1.0 Overview

1.1 Background

The aim of this assignment is to explore the population in Singapore by different planning areas and age groups. Through the visualization of the data, we can see the area that most people live in and if there’s the preference for living.

1.3 Major data design

For analyzing the population in different age group and gender, the population pyramid chart will be provided. Besides, to see the difference among different planning area, the bar chart of the population comparing by planning area would be used to see the difference.

1.4 Key challenges

Although the source of the data is credible, there are still some issues when we take a closer look in the data:

  • There are too many categories in the data and that would make our data more complicated.

    For example, there are no people who live at “Central Water Catchment” but it is still on the list. However, we cannot reduce the “planing area” in our own preference, the demonstration of the data would be one challenge.

  • The order of the age group is incorrect if we solve directly.

    In the original dataset, if we want to order by AG (Age Group), the order of “5-9” would order between “40-49” and “50-59”, which doesn’t make sense. Thus, we have to reorder it.

  • No obvious percentage either by gender or age so it would be hard to tell the difference.

    In order to compare the population, it would be easier for us to tell the difference from the percentage than the total number. Since the information is not provided, we have to create the variable.

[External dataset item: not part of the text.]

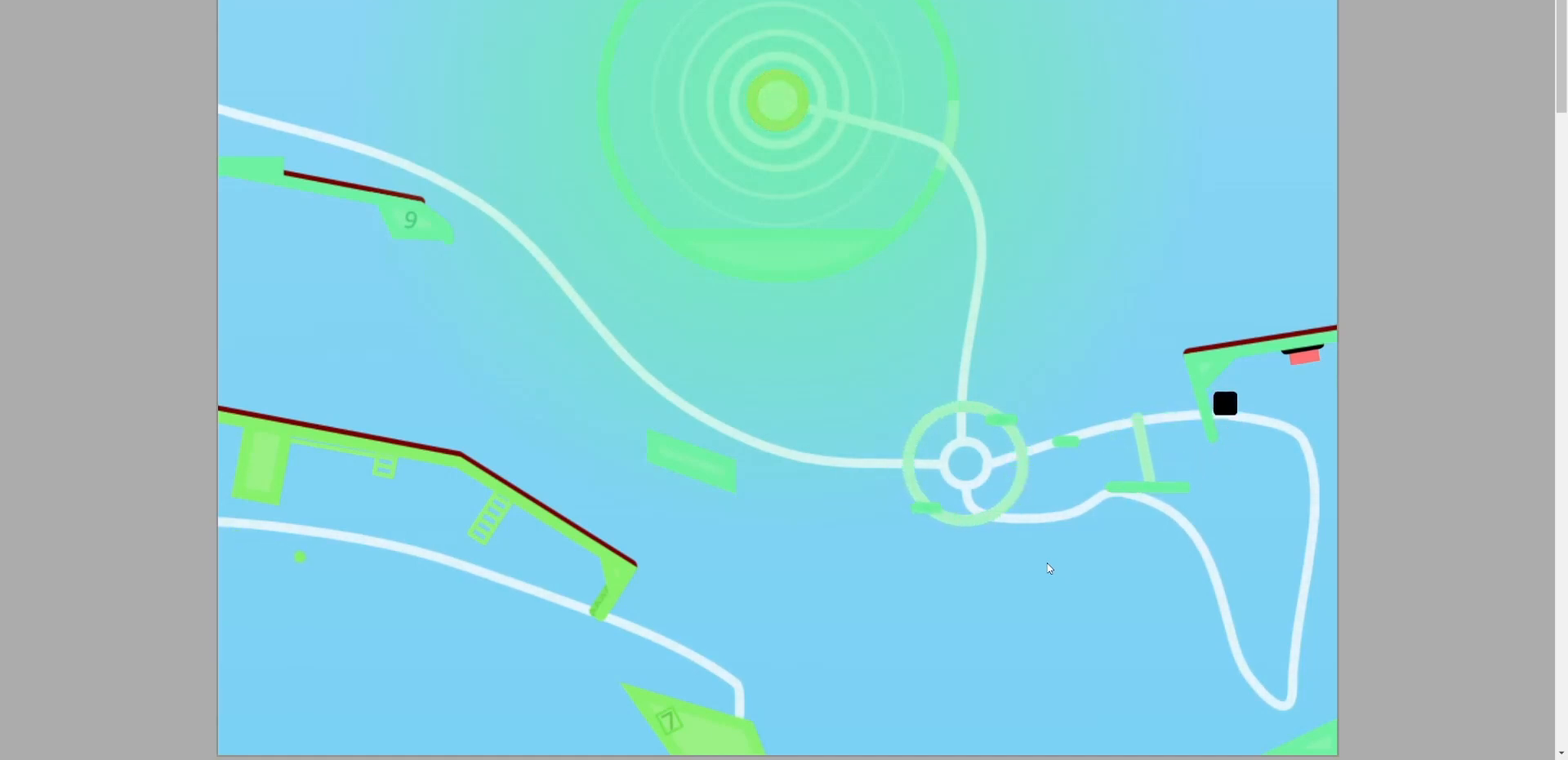
{"keys": [], "events": [[333, "a", "down"], [367, "a", "up"]]}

1.5 Sketch of data visualization

Sketch

Sketch

2.0 Step by Step Visual Preparation

2.1 Launch the packages that would needed

library(corrplot)
packages = c('ggpubr', 'tidyverse','tidyverse','plotly','broom','stringr','viridis','data.table','formattable')

for(p in packages){
  if(!require(p, character.only = T)){
    install.packages(p)
  }
  library(p, character.only = T)
}

2.2 Step by Step Data Processing

Import the data.

Change the value of age group to make them in a better format and avoid the problem when order by age group.

df$AG <- df$AG %>%
  str_replace_all("0_to_4", "00_to_04")
df$AG <- df$AG %>%
  str_replace_all("5_to_9", "05_to_09")
df$AG <- df$AG %>%
  str_replace_all("400_to_044", "40_to_44")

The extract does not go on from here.